[DAFTAR KEGIATAN]
1. Menurut teks tentang proyek Whoosh, berapa perjalanan Agro Parahyangan yang kini masih dilayani?
2. Lanjutkan teks tentang proyek Whoosh, dimulai tepat setelah kalimat terakhir yang ditampilkan.

::: BLOK TEKS :::

Dihubungi terpisah, Direktur Eksekutif Sinergi BUMN Institute Achmad Yunus mengatakan pembekakan biaya ini akan berpengaruh terhadap kelayakan proyek ini di masa mendatang. Dia juga meminta pemerintah tak hanya menggunakan perspektif bisnis, tapi menganggap proyek ini bagian dari tugas negara dalam memperkecil kesenjangan infrastruktur nasional.
“Kalau tidak feasible, tapi tetap harus dikerjakan, maka negara harus hadir memberikan insentif,” kata Yunus.
Selain soal pembiayaan yang tinggi, PT Kereta Api Indonesia (KAI) juga pernah menyetip beberapa perjalanan Agro Parahyangan dari Jakarta menuju Bandung pada 24 Februari 2024 demi menarik penumpang agar pindah ke Whoosh. Dari semula 14 perjalanan, Agro Parahyangan kini hanya enam perjalanan.
Dalam laporan Majalah Tempo pada 18 Februari 2024 menjelaskan dua orang yang mengetahui asal-usul proyek Whoosh mengatakan pemerintah menghapus layanan Agro Parahyangan karena bersaing langsung dengan Whoosh.

::: DATA YANG DIBERIKAN :::

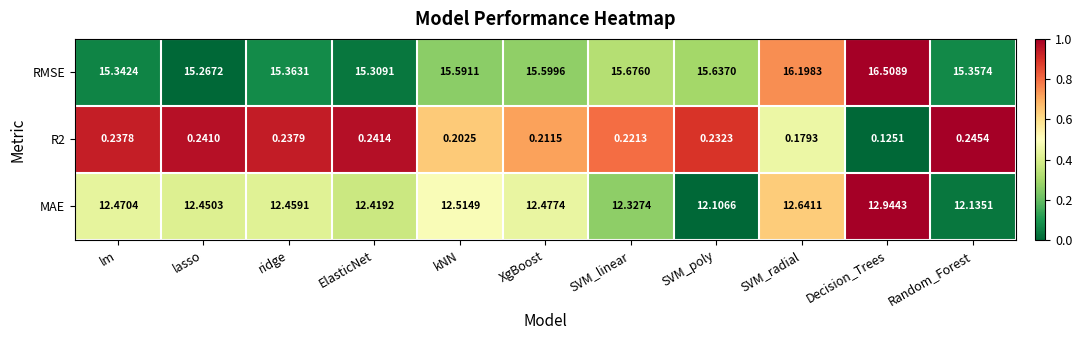

How many series are shown in this chart?

3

:::

[JAWABAN LATIHAN]
1. Agro Parahyangan kini hanya melayani enam perjalanan, dari semula 14 perjalanan.

2.
Studi kelayakan kereta cepat Jakarta-Bandung menetapkan Whoosh harus bisa mengangkut 31 ribu penumpang dalam sehari dengan tiket Rp 350 ribu per orang untuk mencapai target balik modal selama 38 tahun. Jika jumlah penumpang di bawah target tersebut, KCIC berpotensi tekor operasi alias cash deficiency yang pada ujungnya dipikul PT KAI sebagai pemimpin konsorsium PT Pilar Sinergi BUMN Indonesia, pemegang saham terbesar Kereta Cepat Indonesia Cina.
Meski demikian, tarif Whoosh jadi bervariatif sejak diumumkan pada 29 Januari 2024, dari awalnya Rp 200 ribu pada hari kerja dan Rp250 ribu pada di akhir pekan kini menjadi fleksibel. Harga tiket Whoosh bisa dari Rp 200 ribu, Rp 275 ribu, hingga 300 ribu tergantung beberapa faktor, seperti jam sibuk, momen liburan, hari kerja, dan waktu akhir pekan. Tempo ketika itu mendapat harga tiket Rp 300 ribu untuk perjalanan ke Stasiun Tegalluar pukul 07.55 WIB dan Rp 250 ribu untuk perjalanan ke Stasiun Halim pada pukul 17.35 WIB.